Udriște's descendants in the United Principalities included General Constantin Năsturel-Herescu (1796–1874), noted for his sponsorship of a Romanian Academy award, which included a land donation in Năsturelu. According to Gane and Potra, he was the last of his family. In fact, this extinction refers to the family's male branch. In the Kingdom of Romania, other figures continued to claim descent from the scholar, including another general, Petre Vasiliu-Năsturel, who republished Udriște's Barlaam and Josaphat in Ioan Bianu's collection of early Romanian literature (1904). Vasiliu-Năsturel published works looking into the family's own genealogy and heraldry, which had also interested Bogdan Petriceicu Hasdeu, a pioneer in the field, in the 1860s. Also active in that period, N. I. Herescu was often assumed to be a relative of the Năsturels, but in fact had no known genealogical connection to them.

During the late 1940s, a communist regime in Romania confiscated, then collectivized, the family's land in Năsturelu, as well as the academy's plot there. The palace at Herăști, devastated by a fire in 1931, was also confiscated from the Stolojans. Eventually restored to its original state in the 1960s, it was later assigned to the Romanian Village Museum. In parallel, Udriște Năsturel's work was being reviewed by a new generation of scholars, including Dan Horia Mazilu, with his first-ever monograph, published in 1974. Of the landmarks associated with Udriște Năsturel, Sfânta Vineri Herasca did not survive the communist period: heavily damaged in the March 1977 earthquake, it was restored, but then swiftly demolished as part of the Ceaușima campaign. Images of Herăști were chosen for a stamp, issued by the Romanian Post on Năsturel's 352nd commemoration, marked in late 1983.

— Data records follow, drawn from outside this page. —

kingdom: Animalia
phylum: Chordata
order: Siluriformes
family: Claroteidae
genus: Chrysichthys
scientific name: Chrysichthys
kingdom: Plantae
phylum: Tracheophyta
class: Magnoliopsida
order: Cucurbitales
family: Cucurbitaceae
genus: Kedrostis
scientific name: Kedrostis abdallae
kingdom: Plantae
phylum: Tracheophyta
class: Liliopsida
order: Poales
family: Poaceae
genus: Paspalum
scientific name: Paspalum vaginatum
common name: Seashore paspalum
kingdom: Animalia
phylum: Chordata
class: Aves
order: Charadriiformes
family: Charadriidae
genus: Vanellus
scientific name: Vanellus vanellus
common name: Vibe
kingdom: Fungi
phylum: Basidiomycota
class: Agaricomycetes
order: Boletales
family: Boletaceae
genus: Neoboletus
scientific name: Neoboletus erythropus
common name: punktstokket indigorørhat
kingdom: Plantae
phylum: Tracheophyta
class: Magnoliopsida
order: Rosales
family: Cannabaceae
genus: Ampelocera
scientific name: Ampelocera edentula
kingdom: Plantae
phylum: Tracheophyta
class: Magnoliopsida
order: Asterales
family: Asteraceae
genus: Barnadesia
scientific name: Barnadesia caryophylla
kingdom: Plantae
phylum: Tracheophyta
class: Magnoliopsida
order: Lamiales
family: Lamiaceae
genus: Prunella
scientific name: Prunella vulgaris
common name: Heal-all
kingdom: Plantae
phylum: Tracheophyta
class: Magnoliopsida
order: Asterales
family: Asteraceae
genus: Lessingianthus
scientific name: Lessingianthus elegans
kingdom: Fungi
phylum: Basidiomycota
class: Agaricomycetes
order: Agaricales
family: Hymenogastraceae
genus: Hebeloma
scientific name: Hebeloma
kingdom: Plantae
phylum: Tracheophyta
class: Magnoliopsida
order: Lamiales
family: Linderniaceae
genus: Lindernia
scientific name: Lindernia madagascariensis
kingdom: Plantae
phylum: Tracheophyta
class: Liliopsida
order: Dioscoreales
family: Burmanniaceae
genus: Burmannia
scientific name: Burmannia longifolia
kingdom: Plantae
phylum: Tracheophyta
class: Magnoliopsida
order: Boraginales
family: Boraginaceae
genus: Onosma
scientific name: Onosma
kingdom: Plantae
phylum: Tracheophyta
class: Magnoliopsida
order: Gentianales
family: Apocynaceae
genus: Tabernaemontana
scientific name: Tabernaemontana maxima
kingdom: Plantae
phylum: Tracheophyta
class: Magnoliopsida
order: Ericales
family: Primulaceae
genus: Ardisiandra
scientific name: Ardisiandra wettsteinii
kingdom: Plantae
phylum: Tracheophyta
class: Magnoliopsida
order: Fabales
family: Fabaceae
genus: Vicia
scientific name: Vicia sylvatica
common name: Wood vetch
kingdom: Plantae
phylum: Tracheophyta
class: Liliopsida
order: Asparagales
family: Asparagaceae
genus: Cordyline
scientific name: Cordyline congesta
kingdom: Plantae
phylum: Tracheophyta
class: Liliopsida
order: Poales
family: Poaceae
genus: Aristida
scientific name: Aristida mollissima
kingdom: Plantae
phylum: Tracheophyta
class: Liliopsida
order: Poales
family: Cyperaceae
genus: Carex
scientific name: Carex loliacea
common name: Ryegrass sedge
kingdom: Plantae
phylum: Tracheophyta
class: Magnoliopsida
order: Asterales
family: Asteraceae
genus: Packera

Following the Romanian Revolution of 1989, there was a revival of interest in Udriște Năsturel's work. A 2000 edition of his Barlaam and Josaphat, overseen by Cândea, contributed to this trend. According to Chivu, it revised a period when the book had fallen into obscurity, following the discovery of its "striking similarities" with the hagiography of the Gautama Buddha. Herăști became property of the Romanian Peasant Museum in 1990, but in 2013 was returned to the Stolojans. Later descendants of the Logothete include Petre Ș. Năsturel (1923–2012), also a heraldist and art historian who lived in exile following the communist takeover. His "last public intervention", in June 2009, was dedicated to Udriște and his ecumenism.